Due to movement restrictions, most South African vehicles have had little use during lockdown and this has resulted in time and money savings for their owners. Tracker’s anonymised vehicle tracking data aggregated from the company’s installed vehicle base and analytics from Lightstone indicates that on average, reduced use of passenger vehicles saved 1150km of driving, 30 hours on the road and R1350 in fuel, during the first month of lockdown. This is compared to the average kilometres driven, time spent on the road and money spent on fuel during the month prior to lockdown. 

Persons who travelled more before lockdown stood to gain greater savings than those with lower mileages. On average, passenger vehicles previously travelling less than 500km per month saved four hours of time on the road and R100 in fuel, while those with a typical mileage of 1500km to 2000km per month saved 40 hours in drive time and R1800 on fuel. For further comparison, 500-1000km and 1000-1500km drivers respectively saved 20 and 30 hours on the road plus R750 and R1250 in fuel spend. 

In savings of time on the road, where not only fewer trips played a role, but also the time saved getting from point A to point B due to less traffic, benefits differed across municipalities. Cape Town experienced the biggest time saving of 36 hours, followed by Johannesburg and Polokwane at 33 hours, then Tshwane, Ekurhuleni and eThekwini at 31 hours, and Rustenburg at 28 hours. 

Across the country, the trend during lockdown was greater use of smaller vehicles, particularly by households with more than one vehicle. In Johannesburg, the shift was from 65% before lockdown to 70% during lockdown of travel being done in small vehicles. Durban experienced a similar shift from 66% to 70%, while Tshwane went from 58% to 62%. For Cape Town, which has the greatest use of smaller vehicles, the shift was from 71% to 73%.

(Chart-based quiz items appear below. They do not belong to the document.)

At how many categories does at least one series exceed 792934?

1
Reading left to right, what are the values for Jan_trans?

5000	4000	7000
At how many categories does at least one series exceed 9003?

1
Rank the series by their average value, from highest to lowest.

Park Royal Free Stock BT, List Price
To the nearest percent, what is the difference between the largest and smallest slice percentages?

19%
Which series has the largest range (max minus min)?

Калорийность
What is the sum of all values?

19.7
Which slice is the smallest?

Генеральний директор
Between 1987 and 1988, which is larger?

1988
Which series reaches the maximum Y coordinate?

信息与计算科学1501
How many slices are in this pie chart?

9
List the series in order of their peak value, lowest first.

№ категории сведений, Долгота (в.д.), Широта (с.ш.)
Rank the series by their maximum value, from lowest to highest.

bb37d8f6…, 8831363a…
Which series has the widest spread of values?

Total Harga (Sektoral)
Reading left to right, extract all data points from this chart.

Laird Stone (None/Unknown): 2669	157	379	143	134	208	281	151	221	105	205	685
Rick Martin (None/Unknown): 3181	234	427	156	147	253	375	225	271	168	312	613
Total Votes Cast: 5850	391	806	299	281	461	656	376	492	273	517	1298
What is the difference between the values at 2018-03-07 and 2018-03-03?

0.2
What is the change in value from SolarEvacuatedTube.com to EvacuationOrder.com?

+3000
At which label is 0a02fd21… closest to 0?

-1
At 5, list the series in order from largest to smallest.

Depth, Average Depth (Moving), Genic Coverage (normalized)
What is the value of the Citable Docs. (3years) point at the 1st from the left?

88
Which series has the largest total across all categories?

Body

 “With many vehicles standing idle during lockdown it is not surprising that motorists have saved a lot of time and money during this period,” says Michael du Preez, Executive: Product and Marketing at Tracker South Africa. “Unfortunately, with travel significantly curtailed, many motorists would not have been able to take advantage of savings from the record fuel price decrease during April, which was close to R2 for petrol and more than R1 for diesel.” 

“While many private individuals might not have been able to take advantage of the fuel price decrease during April, the drop might have provided some relief to a few commercial operators,” says Linda Reid, Head of Data for Lightstone. “While probably not enough to make a substantial difference to the negative economic impact of the lockdown for companies, which we are already picking up in the data, perhaps this was a little helpful in containing costs for some. Distances travelled by panel vans are down from 2350km to 750km, while distances travelled by trucks are down from 3100km to 1100km. The impact on small businesses can be clearly seen in the distances driven by bakkies, which are down from 2200km to 700km.”